Open the valve a bit. Then, shut if back off and tighten it. That could have fixed it! If not..
If the leak is minor, go to the hardware store and cap it!
If the spigot is leaking a lot or leaking where it connects to the tank, you should replace the valve.
Possible Cause: Pipes Leak
Inlet and outlet pipes are located at the top of the heater, providing for the incoming cold water and outgoing hot water. The pipes could leak at two places:
1. Unions – on each pipe, so the tank can be removed
Unions can be tightened with two pipe wrenches
2. Nipples – where the pipe enters the tank
Drain down the water in the pipes by opening a valve in a nearby sink, then loosen the unions. Tighten the nipple with a pipe wrench. If that doesn’t work…
Take the nipple out, and clean up the threads.
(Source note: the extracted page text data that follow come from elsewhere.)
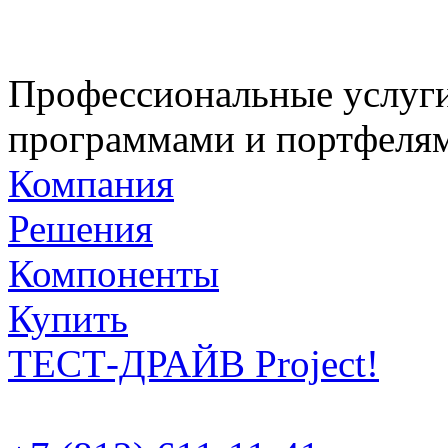
Профессиональные услуги
программами и портфелям
Компания
Решения
Компоненты
Купить
ТЕСТ-ДРАЙВ Project!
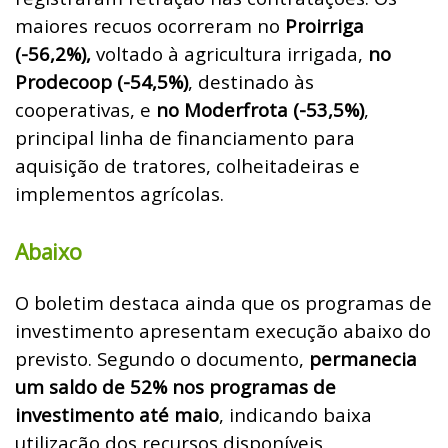
maiores recuos ocorreram no
Proirriga
(-56,2%),
voltado à agricultura irrigada,
no
Prodecoop (-54,5%)
, destinado às
cooperativas, e
no Moderfrota (-53,5%)
,
principal linha de financiamento para
aquisição de tratores, colheitadeiras e
implementos agrícolas.
Abaixo
O boletim destaca ainda que os programas de
investimento apresentam execução abaixo do
previsto. Segundo o documento,
permanecia
um saldo de 52% nos programas de
investimento até maio
, indicando baixa
utilização dos recursos disponíveis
Add fresh Teflon tape or pipe dope. Retighten the nipple and the union before turning the water back on.
Possible Cause: Tank Leaks
But, what if you see water leaking from the base or at the bottom of the tank, and it doesn’t go away the next day like condensation?
Solution: It’s time to replace your tank.
Problem: Sediment in Propane Water Heater
Just like we know the syrup always settles out on the bottom of our chocolate milk, the water in our propane water heaters has its own kind of chocolate syrup: minerals.
These minerals settle out on the bottom of your tank, creating sediment. Or when it hardens, you may be familiar with the term sedimentary rock.
While this sediment may or may not be bad for you, it’s bad for your water heater.
For one, the sediment wastes space in your tank. For example, if it takes up 20% of a 75 gallon tank, the tank can only heat up 64 gallons.
Furthermore, sediment lowers the heating efficiency because the tank has to heat up the sediment before heating the water. This burdens your fuel and utility costs.
Solution: Flush Your Hot Water Tank – Do it Annually
If you’re familiar with backwashing a pool, this is a similar process. (We just wouldn’t advise swimming in the tank after flushing).
To begin, you hook up a hose to the drain valve and run the other end to a floor drain, or nearby sink or tub. Then, ensure that all connections are tight and nothing leaks when you open the valve.
The cold water inlet valve should be on to purify the tank with fresh water, and all hot water valves and faucets should be closed. Keep running water through the tank until the water is clear.